Vai que em um domingo, saí para comprar jornal e voltei e tudo estava calmo. Sentei  e comecei a ler; o sol brilhava na fronteira com o Canadá, um sol frio. Num de repente, escuto uma camioneta saindo velozmente e um tiro. Era uma das meninas atirando no Steve e a desgraça é que ela erra e quando olho para cima (minha janela estava aberta) vejo o buraco, mais ou menos um palmo acima de minha cabeça. Barbaridade! Aquilo me revoltou! Não passa quase nada de tempo, chega a polícia, desce um investigador com uma cadernetinha e eu  já estava na porta: não queria que ele visse o buraco.  O próprio policial já foi dizendo: você não viu nada, né? E a resposta foi que não vi.
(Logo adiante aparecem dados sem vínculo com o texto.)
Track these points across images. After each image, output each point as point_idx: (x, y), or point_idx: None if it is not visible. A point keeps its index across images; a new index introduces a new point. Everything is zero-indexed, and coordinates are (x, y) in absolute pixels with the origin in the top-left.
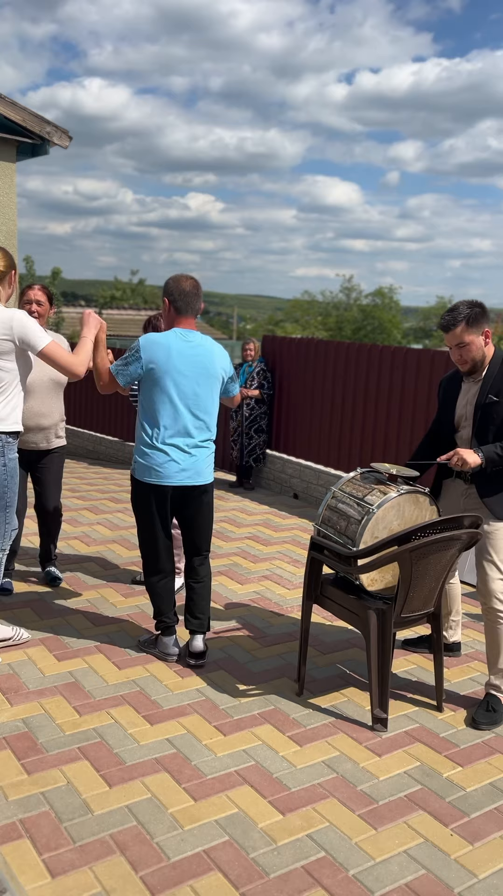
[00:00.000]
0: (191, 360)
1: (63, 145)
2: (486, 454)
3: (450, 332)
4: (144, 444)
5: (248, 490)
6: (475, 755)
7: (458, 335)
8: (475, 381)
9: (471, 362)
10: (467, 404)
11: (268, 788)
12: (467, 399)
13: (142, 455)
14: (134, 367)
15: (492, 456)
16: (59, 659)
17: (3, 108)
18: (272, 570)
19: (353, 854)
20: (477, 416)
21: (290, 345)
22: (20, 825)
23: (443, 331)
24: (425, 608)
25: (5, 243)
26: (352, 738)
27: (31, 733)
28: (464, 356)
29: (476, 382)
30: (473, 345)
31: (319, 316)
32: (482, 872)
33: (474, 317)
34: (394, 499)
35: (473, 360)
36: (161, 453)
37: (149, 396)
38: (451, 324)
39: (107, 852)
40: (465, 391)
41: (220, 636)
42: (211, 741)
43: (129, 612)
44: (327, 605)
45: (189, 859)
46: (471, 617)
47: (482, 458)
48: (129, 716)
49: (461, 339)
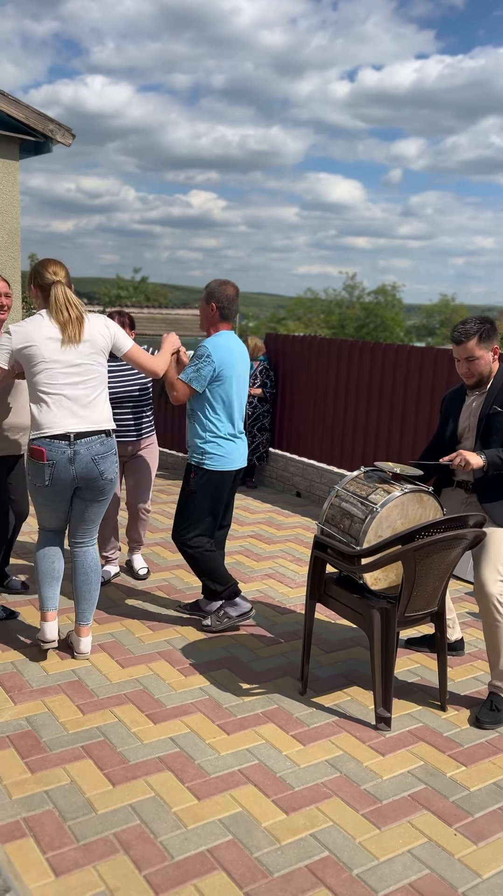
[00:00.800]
0: (241, 362)
1: (66, 143)
2: (489, 457)
3: (462, 346)
4: (217, 437)
5: (251, 488)
6: (479, 755)
7: (470, 349)
8: (479, 393)
9: (478, 376)
10: (470, 416)
11: (272, 787)
12: (470, 411)
13: (215, 447)
14: (207, 370)
15: (493, 459)
16: (61, 658)
17: (5, 105)
18: (275, 569)
19: (357, 854)
20: (480, 427)
21: (293, 343)
22: (24, 824)
23: (455, 343)
24: (429, 607)
25: (9, 241)
26: (356, 737)
27: (35, 732)
28: (472, 370)
29: (480, 395)
30: (482, 360)
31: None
32: (486, 872)
33: (486, 333)
34: (398, 498)
35: (480, 374)
36: (232, 442)
37: (216, 394)
38: (464, 337)
39: (110, 851)
40: (468, 404)
41: (223, 635)
42: (214, 740)
43: (132, 611)
44: (331, 603)
45: (192, 858)
46: (475, 616)
47: (484, 460)
48: (132, 714)
49: (472, 353)
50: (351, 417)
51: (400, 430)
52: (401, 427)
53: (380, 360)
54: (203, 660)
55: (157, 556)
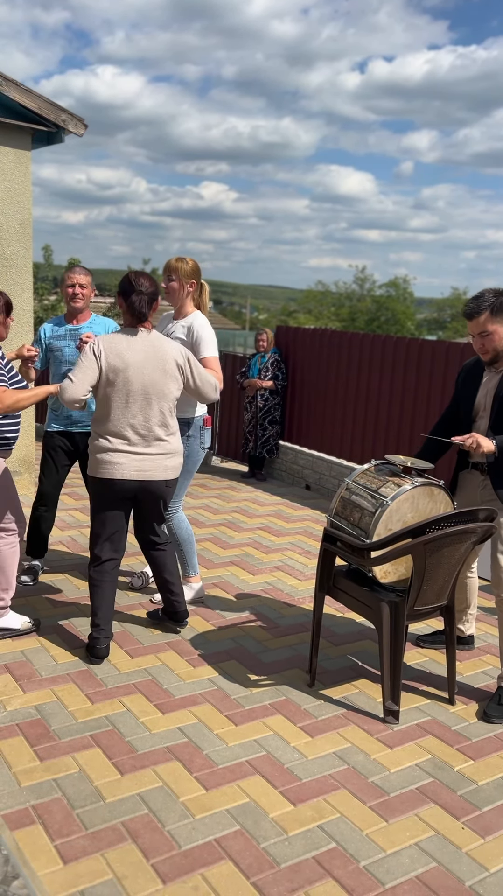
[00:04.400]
0: None
1: (78, 133)
2: (499, 442)
3: (474, 320)
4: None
5: (261, 481)
6: (487, 749)
7: (482, 323)
8: (496, 371)
9: (493, 352)
10: (487, 395)
11: (280, 779)
12: (487, 389)
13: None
14: None
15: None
16: (71, 647)
17: (18, 95)
18: (284, 561)
19: (364, 846)
20: (495, 407)
21: (304, 335)
22: (33, 811)
23: (467, 318)
24: (438, 601)
25: (20, 232)
26: (364, 729)
27: (44, 720)
28: (485, 345)
29: (497, 373)
30: (496, 334)
31: (332, 307)
32: (493, 866)
33: (499, 306)
34: (409, 491)
35: (495, 349)
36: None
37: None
38: (475, 311)
39: (118, 839)
40: (486, 382)
41: (231, 626)
42: (222, 731)
43: (142, 601)
44: (340, 596)
45: (200, 848)
46: (484, 610)
47: (495, 445)
48: (141, 704)
49: (484, 327)
50: (361, 411)
51: (410, 423)
52: (411, 420)
53: (390, 354)
54: (212, 651)
55: None
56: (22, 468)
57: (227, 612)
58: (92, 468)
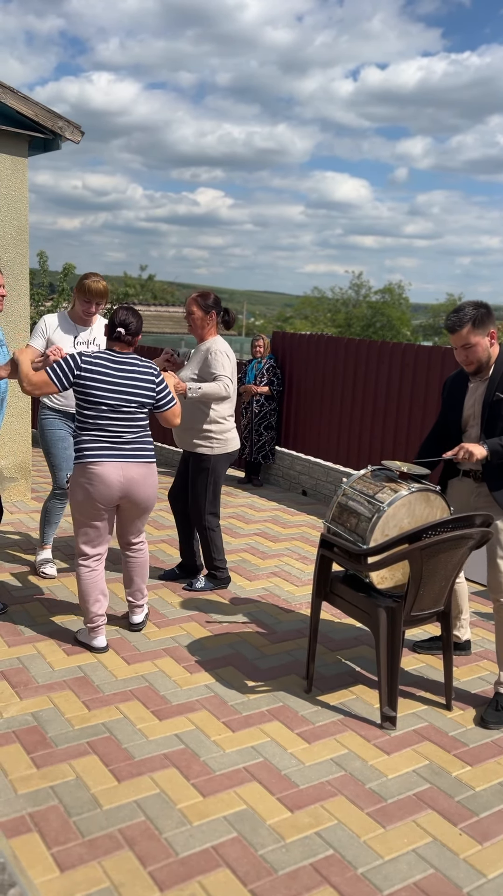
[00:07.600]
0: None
1: (75, 140)
2: (491, 446)
3: (457, 334)
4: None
5: (257, 486)
6: (484, 754)
7: (464, 336)
8: (482, 380)
9: (477, 363)
10: (475, 404)
11: (277, 785)
12: (474, 399)
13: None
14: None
15: (495, 447)
16: (68, 653)
17: (15, 102)
18: (281, 567)
19: (362, 852)
20: (485, 416)
21: (300, 341)
22: (29, 819)
23: (449, 332)
24: (435, 607)
25: (17, 238)
26: (361, 735)
27: (41, 727)
28: (469, 357)
29: (483, 381)
30: (479, 346)
31: (328, 312)
32: (491, 872)
33: (480, 318)
34: (405, 497)
35: (479, 360)
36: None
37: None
38: (457, 325)
39: (115, 847)
40: (472, 391)
41: (228, 632)
42: (219, 737)
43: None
44: (336, 602)
45: (197, 855)
46: (481, 616)
47: (487, 449)
48: (137, 711)
49: (467, 340)
50: (357, 416)
51: (406, 428)
52: (407, 426)
53: (386, 359)
54: (208, 657)
55: (163, 552)
56: (18, 474)
57: (224, 618)
58: None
Apois bem,  eu tinha que dar um jeito na história e ter uma conversa com o Steve: não dava mais. Vi que ele havia saído, saltitando tal qual em filme policial americano. Peguei o jornal, fiquei sentado na porta e uma “peixeira” escondida e lá vinha Steve e chegou perto.  Aí eu disse:  Você nasceu hoje novamente né! E ele riu. Se o cara me desse um murro, eu passava o mês cuspindo osso e depois caía feito saco vazio. Eu disse: Cara, quando suas meninas atirarem em você, mande acertar a pontaria, pois a bala veio parar aqui! A polícia veio e fiquei calado. Respostinha do Steve: Obrigado brother, vai ficar maneiro! E ficou mesmo e convivemos bem até quando fui para a casa do estudante.
Posso esquecer o Steve e suas meninas que, por sinal, eram tristemente lindas?